Person extension (#731)
The Person domain carried the same latent throw on two user-influenced lookup surfaces, and is fixed with the same exact-case-first, non-throwing pattern — but with a deliberately different fallback per surface, because the two paths have different consequences.
-
Alias path —
PersonService.findOrCreateByAlias— deterministic lowest-id (mirrors tag).findByAliasIgnoreCase(Optional) is replaced byfindByAlias(exact) →findAllByAliasIgnoreCase(plural, lowest id) → the existing create-when-absent branch (INSTITUTION/GROUP and the maiden-name alias are preserved verbatim). There is no human in the importer loop and the path creates-on-absent anyway, so a deterministic guess is the right behaviour — exactly like tags. -
Name/sender path —
PersonService.findByName— bail to null on ambiguity (the new wrinkle). Used only byDocumentService.storeDocumentto resolve the upload sender from the parsed filename.findByFirstNameIgnoreCaseAndLastNameIgnoreCase(Optional) is replaced byfindByFirstNameAndLastName(exact) →findAllByFirstNameIgnoreCaseAndLastNameIgnoreCase(plural). Resolution returns the exact-case match, else the single case-insensitive match, else — on two or more matches — empty. The sender is left unset rather than guessing.Why this diverges from the alias (and tag) decision: the archive's value is correct provenance. A confidently-wrong pre-filled
Hans Mülleris worse than an empty field, because a senior reviewer will not re-check a value that is already filled in, whereas an empty sender routes the document into the "needs completion" state (metadataComplete=false) for a human to assign.
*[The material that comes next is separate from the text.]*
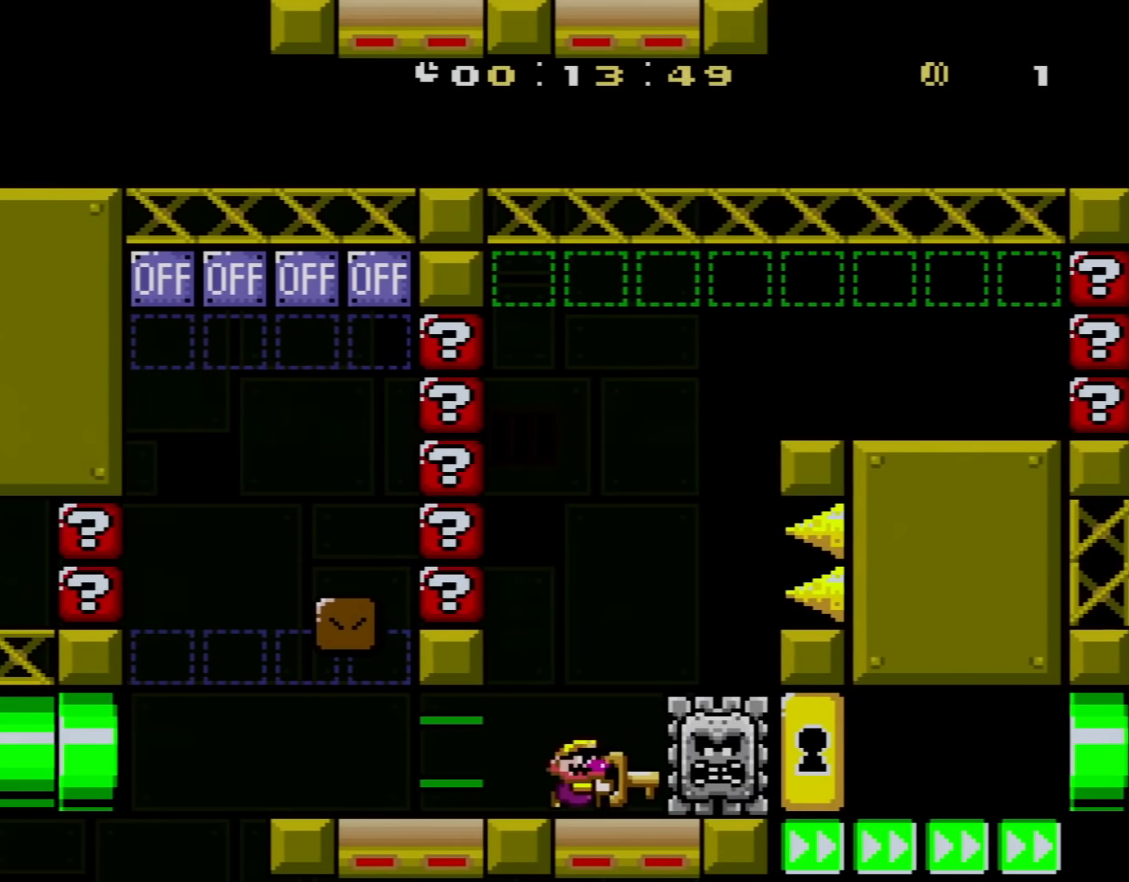
{"buttons": ["X"], "events": [[50, "DPAD_RIGHT", "up"]]}
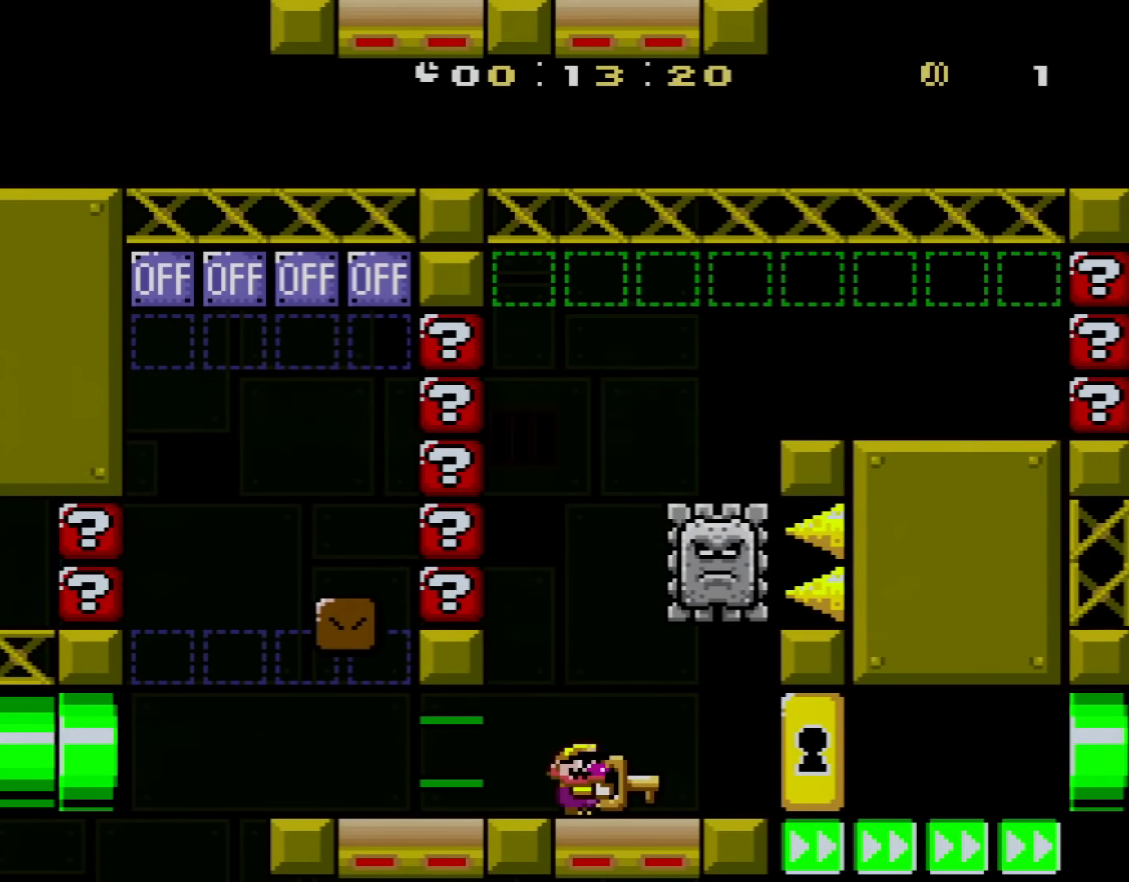
{"buttons": ["X"], "events": [[83, "DPAD_RIGHT", "down"], [300, "DPAD_RIGHT", "up"]]}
The load-bearing comment atfindByNamerecords this so a future "consistency cleanup" does not reintroduce the confidently-wrong-sender bug by switching it to lowest-id. -
Fail-closed on a null first name. A parsed filename can lack a first name. The two new name methods use explicit HQL equality (
= :firstName) rather than a derived…IgnoreCasequery, because Spring Data folds a null derived-query argument tofirst_name IS NULL— which would silently widen the match and pull a last-name-only / institution row in as a "sender" (a quiet provenance-integrity defect). With HQL equality a null binds as= NULL, which never matches, so a null first name resolves to no sender. This is pinned by a real-Postgres repository test. -
Scope — "ambiguous" is case-insensitive only. Both exact-case lookups (
findByAlias,findByFirstNameAndLastName) returnOptional, so two byte-identical same-case rows would still throwNonUniqueResultException. That is a true data anomaly, deliberately out of scope (it is not a case-collision), and it surfaces as the opaqueINTERNAL_ERROR— never a silently wrong row — so it is no worse than any other unexpected error and needs no extra handling here. -
Same stance as tags otherwise: no
unique(lower(alias))/unique(lower(name))constraint (collisions are valid human labels;source_refis the stable identity per ADR-025), no merge/dedupe, code-only and reversible, and no sharedresolveExactThenCi(...)helper — the two Person paths have different fallbacks, so the exact→CI→fallback logic is inlined at each with its load-bearing comment (KISS).
Alternatives considered
- A
unique(lower(name))index — rejected: the collisions are valid canonical nodes, and the migration would fail against the existing data and block startup. - Merging/deduping the colliding tags — rejected: each has a distinct
source_ref, tree position, and real document attachments; they are not duplicates. - Round-tripping tag IDs instead of names so resolution can't be ambiguous at all — the cleaner long-term shape (removes the name-as-key smell), but a larger change with frontend surface; deferred to #732. The lookup fix here is the minimal correct unblock.
- Hoisting resolution into
DocumentService.resolveTags— rejected: it would duplicate the rule across the edit, bulk-edit, and import paths and let them drift;findOrCreatestays the one owner.